You will also see the legs again in trigonometry, where they help define sine, cosine, and tangent in a right triangle. So this term is more than a label. It is the setup that lets you move from geometry shapes into side-length solving, triangle classification, and ratio problems.

Keep studying Honors Geometry Unit 8

How the Legs of a Triangle connect across the course

Pythagorean Theorem

The legs are the two sides you square and add in the Pythagorean Theorem. If you know the two legs, the theorem gives you the hypotenuse. If you know the hypotenuse and one leg, you can rearrange the equation to solve for the missing leg.

Hypotenuse

The hypotenuse is the side opposite the right angle, so it is never one of the legs. A lot of right-triangle mistakes come from swapping these labels. Before you calculate anything, identify the right angle first, then the opposite side is the hypotenuse and the other two sides are the legs.

Right Triangle

Legs only have this special meaning in a right triangle. If there is no 90 degree angle, there is no hypotenuse and no pair of legs. That is why right-angle identification comes before using triangle formulas or side-lengh relationships.

Pythagorean Triple

A Pythagorean triple is a set of whole numbers that can be the legs and hypotenuse of a right triangle, like 3, 4, 5. These are useful because you can recognize a right triangle without doing the square-root work every time. They are a shortcut, not a different kind of triangle.

Are the Legs of a Triangle on the Honors Geometry exam?

A quiz problem may give you three side lengths and ask which two are the legs, or it may ask you to solve for a missing side in a right triangle. Your first move is to find the right angle, then label the two sides that touch it as the legs and the opposite side as the hypotenuse. If the problem includes a diagram, check whether the longest side is opposite the right angle before you start calculating.

On a problem set, you may also need to justify why a side is a leg instead of just naming it. That usually means pointing to the right angle in the figure or using the triangle description. In word problems, you are often translating a real object into a right triangle, then deciding which measured edges are the legs before applying a formula.
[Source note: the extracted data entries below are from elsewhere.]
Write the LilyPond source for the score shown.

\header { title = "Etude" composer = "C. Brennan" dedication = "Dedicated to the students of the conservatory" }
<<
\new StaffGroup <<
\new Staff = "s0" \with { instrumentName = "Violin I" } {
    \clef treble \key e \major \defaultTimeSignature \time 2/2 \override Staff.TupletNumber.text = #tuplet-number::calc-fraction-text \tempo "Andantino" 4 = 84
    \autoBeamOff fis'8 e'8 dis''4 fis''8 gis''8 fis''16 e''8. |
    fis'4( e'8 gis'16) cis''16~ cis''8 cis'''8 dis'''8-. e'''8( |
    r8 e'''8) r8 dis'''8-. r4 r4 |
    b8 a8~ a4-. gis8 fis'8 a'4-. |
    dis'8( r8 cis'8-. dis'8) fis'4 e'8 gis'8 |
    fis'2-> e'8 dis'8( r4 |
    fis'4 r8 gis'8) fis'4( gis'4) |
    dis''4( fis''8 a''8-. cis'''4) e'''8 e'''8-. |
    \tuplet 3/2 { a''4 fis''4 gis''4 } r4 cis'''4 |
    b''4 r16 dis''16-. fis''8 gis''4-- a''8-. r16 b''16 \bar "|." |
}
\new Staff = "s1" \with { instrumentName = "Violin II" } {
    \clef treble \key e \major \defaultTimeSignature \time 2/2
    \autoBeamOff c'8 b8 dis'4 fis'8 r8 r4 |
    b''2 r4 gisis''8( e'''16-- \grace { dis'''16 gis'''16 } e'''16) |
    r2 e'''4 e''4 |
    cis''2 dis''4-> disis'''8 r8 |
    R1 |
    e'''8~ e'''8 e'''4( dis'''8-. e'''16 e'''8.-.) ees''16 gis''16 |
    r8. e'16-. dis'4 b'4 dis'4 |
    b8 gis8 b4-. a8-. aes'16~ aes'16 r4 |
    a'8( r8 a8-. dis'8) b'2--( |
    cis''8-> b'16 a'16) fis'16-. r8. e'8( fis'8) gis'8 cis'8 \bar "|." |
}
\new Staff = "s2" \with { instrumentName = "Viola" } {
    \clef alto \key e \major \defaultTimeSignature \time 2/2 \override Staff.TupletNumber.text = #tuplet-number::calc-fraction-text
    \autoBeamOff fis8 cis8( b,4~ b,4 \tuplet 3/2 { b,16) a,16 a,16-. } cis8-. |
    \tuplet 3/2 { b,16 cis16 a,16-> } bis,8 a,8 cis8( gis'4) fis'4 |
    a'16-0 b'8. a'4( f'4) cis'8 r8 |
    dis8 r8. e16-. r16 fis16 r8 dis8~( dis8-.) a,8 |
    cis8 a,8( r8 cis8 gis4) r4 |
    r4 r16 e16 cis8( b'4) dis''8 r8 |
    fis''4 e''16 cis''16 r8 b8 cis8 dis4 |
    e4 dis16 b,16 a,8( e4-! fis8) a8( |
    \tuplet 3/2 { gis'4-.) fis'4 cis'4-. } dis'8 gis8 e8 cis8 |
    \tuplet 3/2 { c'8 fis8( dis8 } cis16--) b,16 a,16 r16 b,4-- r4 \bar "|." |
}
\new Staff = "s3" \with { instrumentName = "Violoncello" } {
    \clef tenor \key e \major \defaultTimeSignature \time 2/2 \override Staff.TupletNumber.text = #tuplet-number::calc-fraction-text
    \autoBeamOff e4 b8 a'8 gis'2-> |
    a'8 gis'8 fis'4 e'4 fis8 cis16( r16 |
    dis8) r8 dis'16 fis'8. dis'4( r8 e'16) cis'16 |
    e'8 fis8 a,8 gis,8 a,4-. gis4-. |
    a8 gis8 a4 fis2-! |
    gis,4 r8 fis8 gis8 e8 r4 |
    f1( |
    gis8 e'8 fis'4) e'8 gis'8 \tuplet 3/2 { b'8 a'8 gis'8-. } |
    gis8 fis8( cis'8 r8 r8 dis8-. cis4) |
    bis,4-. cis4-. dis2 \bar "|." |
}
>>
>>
The Legs of a Triangle vs Hypotenuse

Legs are the two sides that make the right angle, while the hypotenuse is the side across from it. The hypotenuse is always opposite the 90 degree angle and is usually the longest side. If you swap them, the Pythagorean Theorem will not work correctly.

Key things to remember about the Legs of a Triangle

  • The legs of a triangle are the two sides that meet at the right angle in a right triangle.

  • In the Pythagorean Theorem, the legs are the sides labeled a and b, and the hypotenuse is labeled c.

  • You cannot identify legs correctly unless you first find the right angle.

  • If you know the two legs, you can find the hypotenuse by squaring, adding, and taking the square root.

  • Legs are a position label, not a size label, so they are not always the shorter sides by default.

Frequently asked questions about the Legs of a Triangle

What is legs of a triangle in Honors Geometry?

The legs of a triangle are the two sides that form the right angle in a right triangle. They are the sides you use with the Pythagorean Theorem as a and b. The side across from the right angle is the hypotenuse, not a leg.

How do you identify the legs of a right triangle?

First find the 90 degree angle. The two sides that touch that angle are the legs, and the side opposite it is the hypotenuse. A common mistake is choosing the longest side as a leg just because it looks bigger.

Do the legs have to be the same length?

No. The legs can be equal or different. In an isosceles right triangle, the legs are equal, but in most right triangles they are not. Their job is based on position, not on matching lengths.

How are the legs used in the Pythagorean Theorem?

You square the two legs and add them to get the square of the hypotenuse, so a^2 + b^2 = c^2. If the hypotenuse is missing, you use the two legs directly. If a leg is missing, you rearrange the equation to solve for it.